Нет, нашим знаменитостям отпускали комплименты, могли потрепать по щеке, а они стояли, ссутулившись и пригнув голову, грустя оттого, что сияющая Лолобриджида, конечно, уедет, а вот вопрос с выездом — на полгода, на съемку в Италию к Феллини, — решится, скорее всего отрицательно. Это нетрудно, обрасти рефлексиями и комплексами, когда ты — точно такой же обитатель лагеря, как ставропольский комбайнер. Кстати, о ставропольском комбайнере.
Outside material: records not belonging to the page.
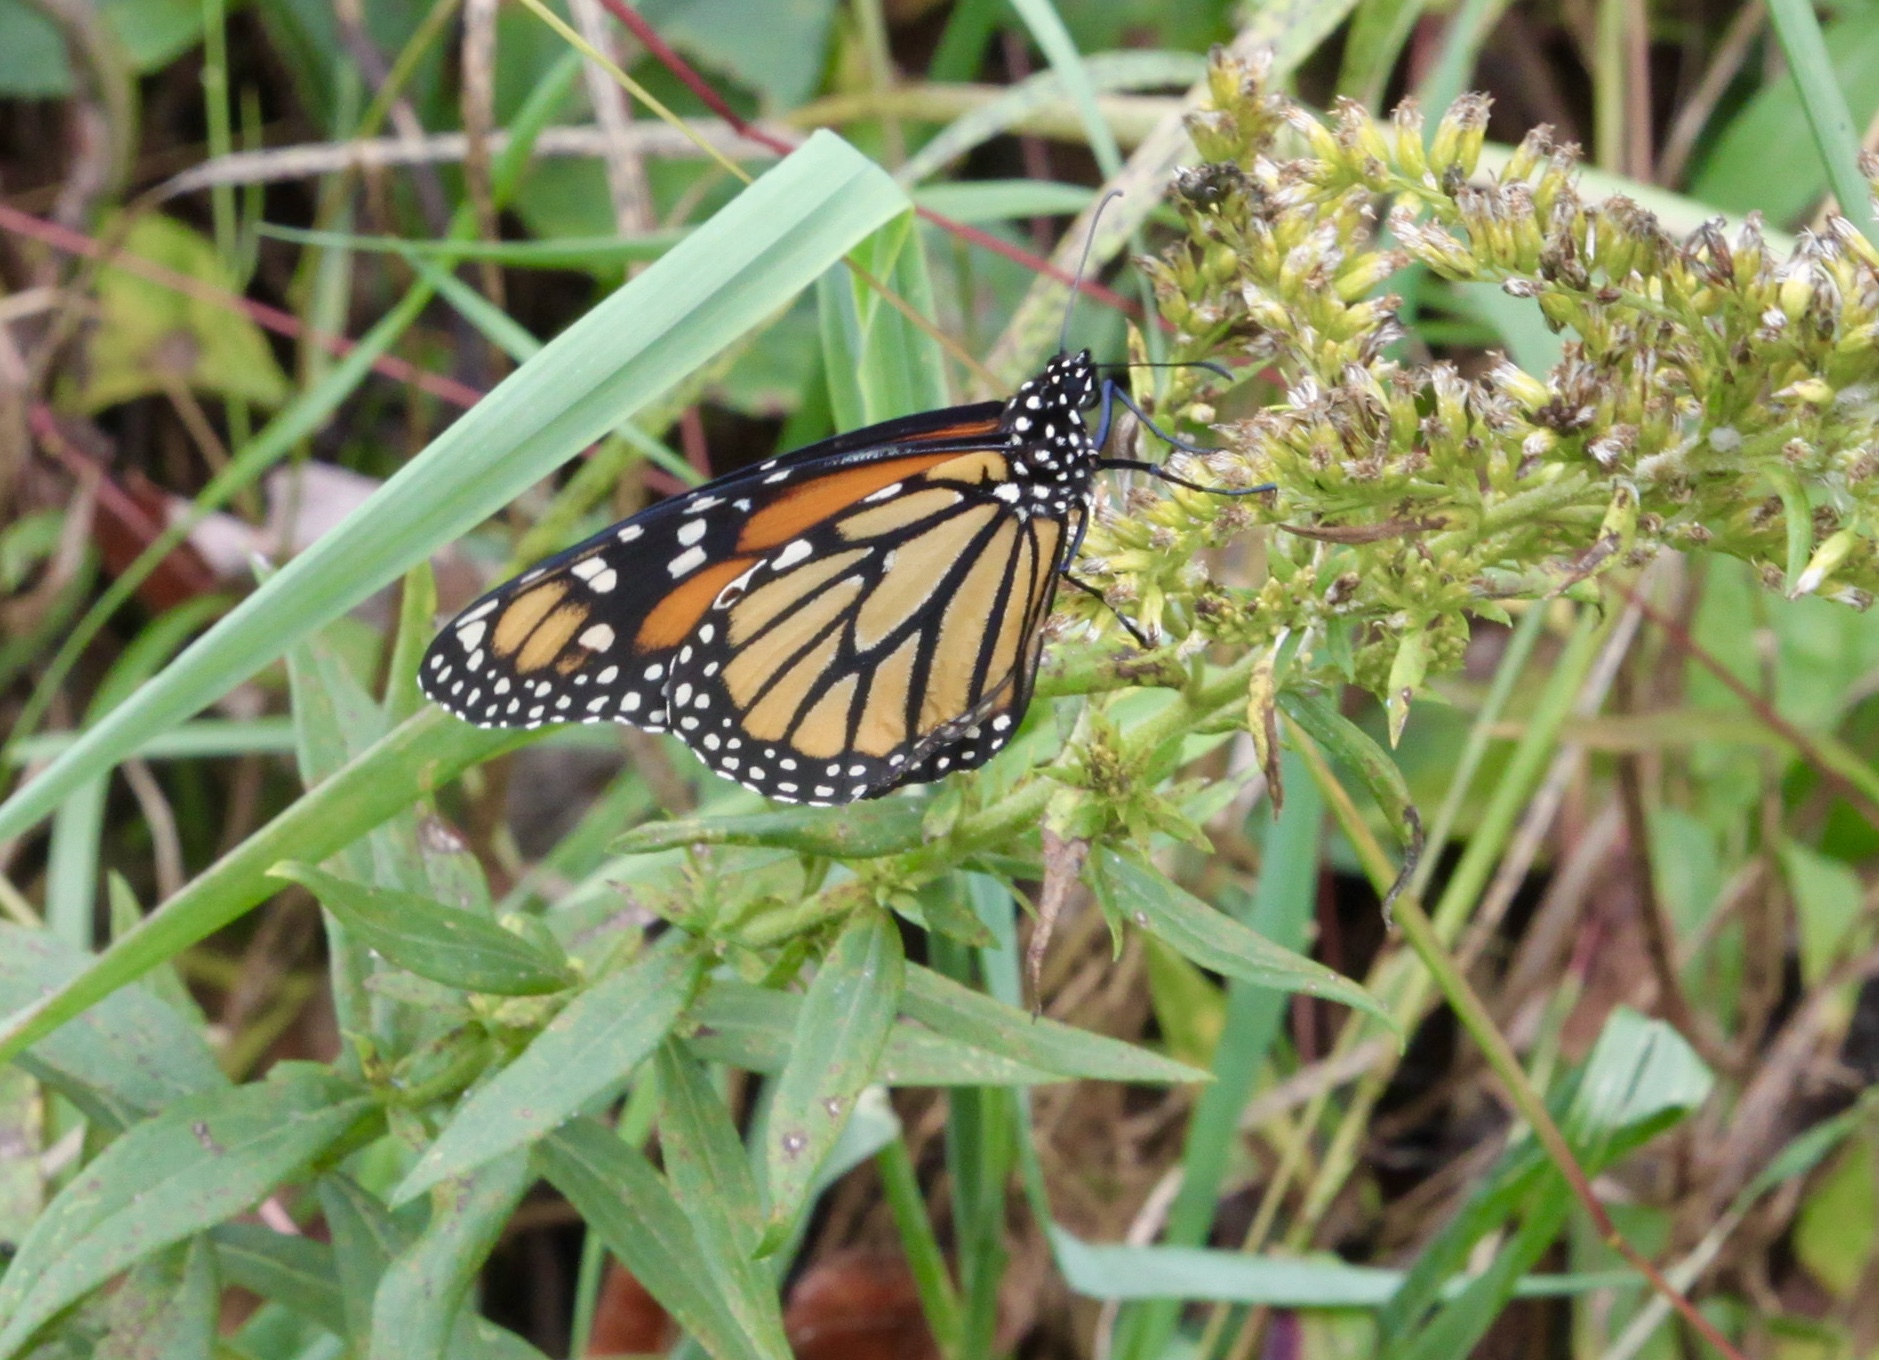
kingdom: Animalia
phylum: Arthropoda
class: Insecta
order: Lepidoptera
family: Nymphalidae
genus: Danaus
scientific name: Danaus plexippus
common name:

Одному лишь имени Михаила Сергеевича, упоминаемому даже всуе, наши актеры должны кланяться в пояс за то, что сейчас имеют. Они больше не обитатели лагеря, определявшего судьбы таких разных людей как Даль и Зилов. И если Зилов ощущал свою трагедию скорее интуитивно, чем осознанно (отчего она не была, однако, менее болезненной), то Даль прекрасно понимал, что живет за непреодолимым забором и, возможно, страдал от своей нереализованности в качестве невозвращенца. Он чувствовал себя заключенным, он проклинал соцреализм в своих дневниковых записях. Не знаю, завидовал ли он Барышникову и Нуриеву или, на худой конец, Видову с Крамаровым, но дневниковые записи Даля не оставляют сомнений: он презирал соцреализм и нет никаких оснований полагать, что боготворил породивший его советский социализм. Он видел Марчело Мастрояни и искренне страдал от соизмеримости его, Даля, дарования с талантом итальянца и разделявшей их гигантской пропасти. Пропасти денег, пропасти славы, пропасти возможностей. Пределом его мечтаний была трехкомнатная квартира в центре Москвы, она же — апофеозом его унижений.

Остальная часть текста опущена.